I had misjudged my story and, by extension, myself. For years, I believed I said “no” to that young man out of cowardice, weakness, or inferiority. As I wrote, though, I realized I had said “no,” because I didn’t want to say yes. I didn’t want to go out with him, and that was just fine. In fact, it was more than fine. It was right and good. This wasn’t a story of messing up – of taking a turn in the woods that would lead me away from a lifetime of romantic bliss. It was simply a story of a little girl following her gut, speaking her truth, and living her life of yes by saying “no.” Writing my story did release its grip on me – just not in the way I expected.
Somewhere between the hours of 7 and 9pm tomorrow, I will be sharing the second story I wrote for class. It’s fun, and funny, and up until yesterday, I didn’t know it was the one I would share. Over the last week, as I sat with myself, steeped in my stories and deciding which I would tell, I suddenly knew it would be the second one.
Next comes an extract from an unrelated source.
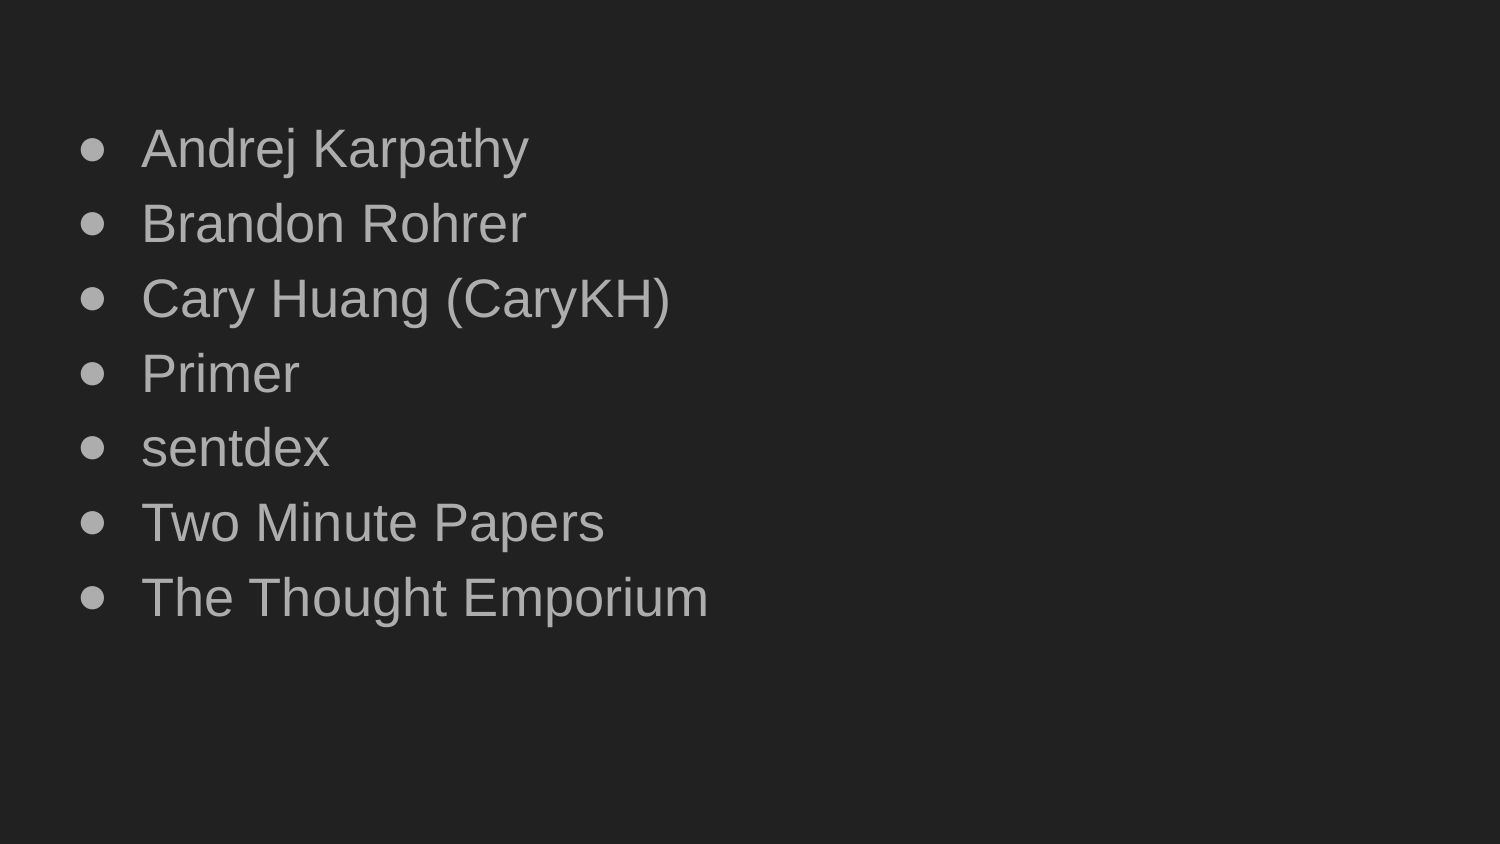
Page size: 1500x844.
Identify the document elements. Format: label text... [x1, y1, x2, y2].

list Andrej Karpathy Brandon Rohrer Cary Huang (CaryKH) Primer sentdex Two Minute Papers The Thought Emporium [51, 89, 1449, 750]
Why? Because I realized that my other two stories were about me – but they were about me in relation to men (or one man and a twelve-year-old boy). As I explained to our instructor in a survey reviewing our experience of the course, “because I write so often and in such detail about my dating life, the enduring narrative of my existence has been dominated by who I am attached to, or not, and how I grapple with the daily ins and outs of that reality. While writing and sharing those parts of myself are very important to me, I realized…I really really want to share a story that has nothing to do with a boy and whether I said yes or no to him. I want to tell a story about saying yes to myself.” And that’s exactly the story I’m going to tell.